Last month, 35 people from 14 countries and regions gathered in Jakarta, Indonesia for YATRA (Youth in Asia Training in Religious Amity), where I attended on behalf of the Uniting Church.
YATRA, meaning journey in Sanskrit, is an annual two-week program, organised by the World Council of Churches (WCC) targeting young people involved in the interfaith space around the Asia Pacific.
The program is intensive, immersive and multi-faceted, allowing participants to discern and explore what it means to be “Passionately Christian and Compassionately Interreligious,” which was the theme for this year’s event.
Participants delved into Indonesian culture in the bustling urban chaos of Jakarta, where to cross the road means sticking out your arm, heading into the traffic and knowing that the sea will part for you.
We received divine hospitality with a vast array of cultural and religious exposure visits, including a Hindu temple, Buddhist temple, a Catholic cathedral and a mosque.
We experienced diverse landscape in a rural setting as well, travelling to Bandung city in West Java, to meet a group of young Muslim and Christian community leaders working together in the midst of that area’s hotbed of social unrest.
The first week was spent delving into the theology of interreligious dialogue and participating in multicultural worship. Each morning we were taken on a journey by our fellow participants to Bangladesh, Pakistan, Myanmar, India, Samoa, Tonga, Philippians and many more countries and faith traditions. Through reading sacred texts, we learned to identify our contextual realities and understand our embedded theology.
The second week was spent living out and embodying our theology, through meeting various peace activists.
I have always tried to approach interreligious work from a relationship level. The common theme that ran through the meetings with peace activists was that change comes through the everyday encounters.
I asked a fellow participant what the most salient lesson for her was and she spoke about the doers; the young social activists who chose understanding over fear.
“They inspired me so much and changed the way I engage with opposing ideologies,” she said.

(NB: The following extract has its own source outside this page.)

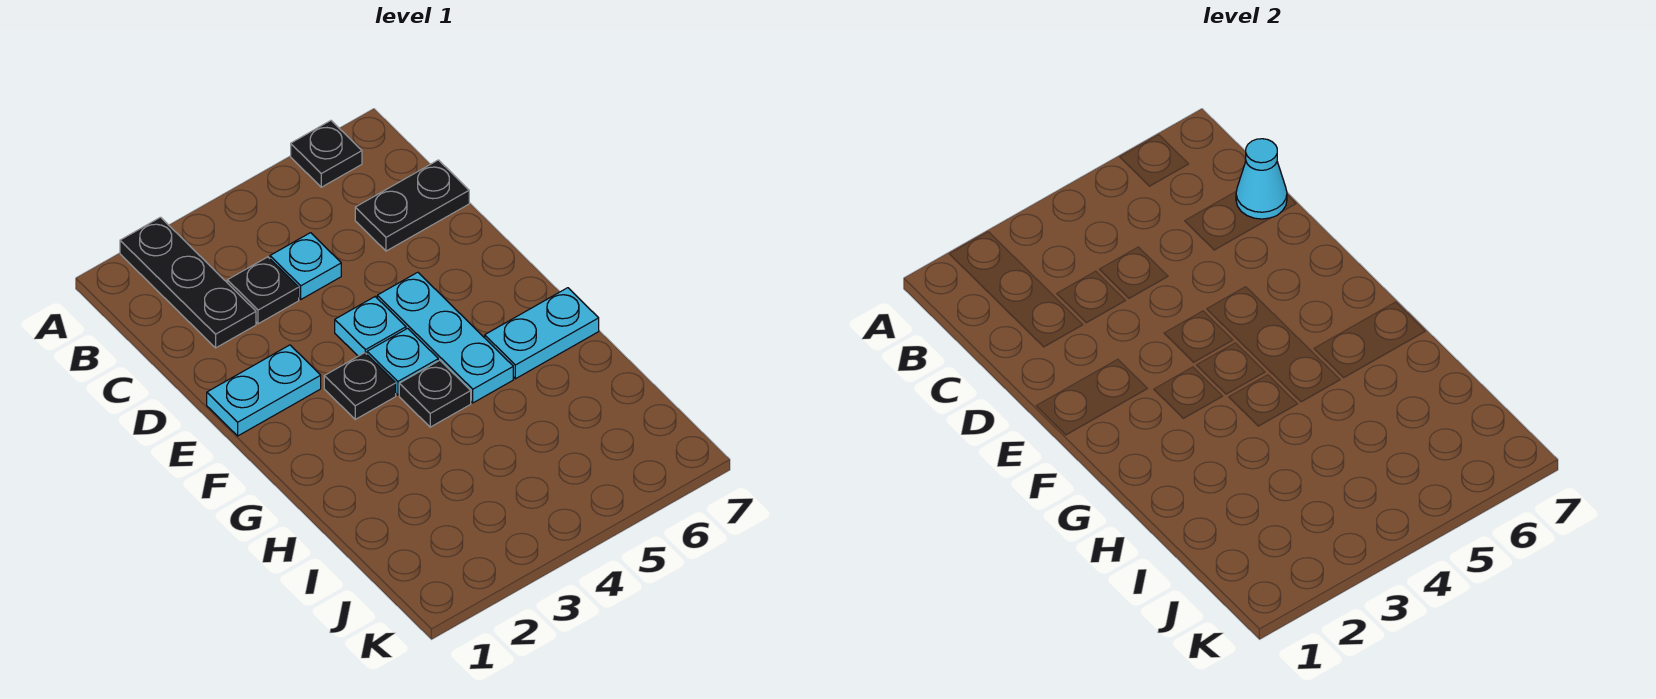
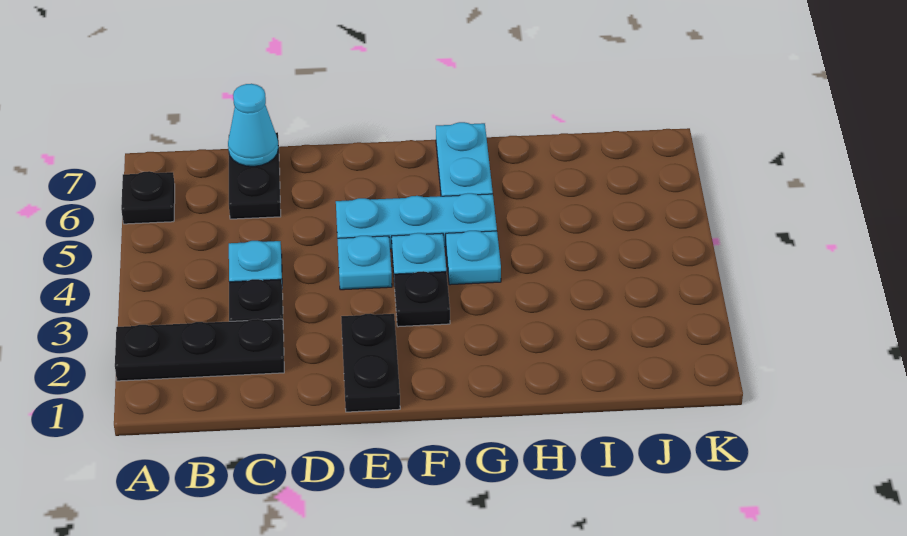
cyan 1x2 plate [207,345,321,436] -> black 1x2 plate [341,314,400,412]
black 1x1 plate [399,360,471,427] -> cyan 1x1 plate [446,231,501,285]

“That approaching people as friends is the only way forward for real peace and love”.
The YATRA program is truly transformative. Sharing the space with 34 other people from across the globe can be quite a confronting experience, but it is within that space that we learn the most about our own capabilities.
The cultural context that each person brings invited deep listening and deep learning. Listening to ourselves and others and learning where, in our thoughts and theology we are embedded; learning to be reflexive; then understanding and practising how we can live out our faith as passionate Christians.
The people and this place have energised me and will be forever in my heart. Their faith, creativity, and the courage it takes to bridges across cultural and religious divides, are nothing short of inspiring.
Do you agree that everyday encounters are the best way to bridge divides between faiths? Do you have any examples?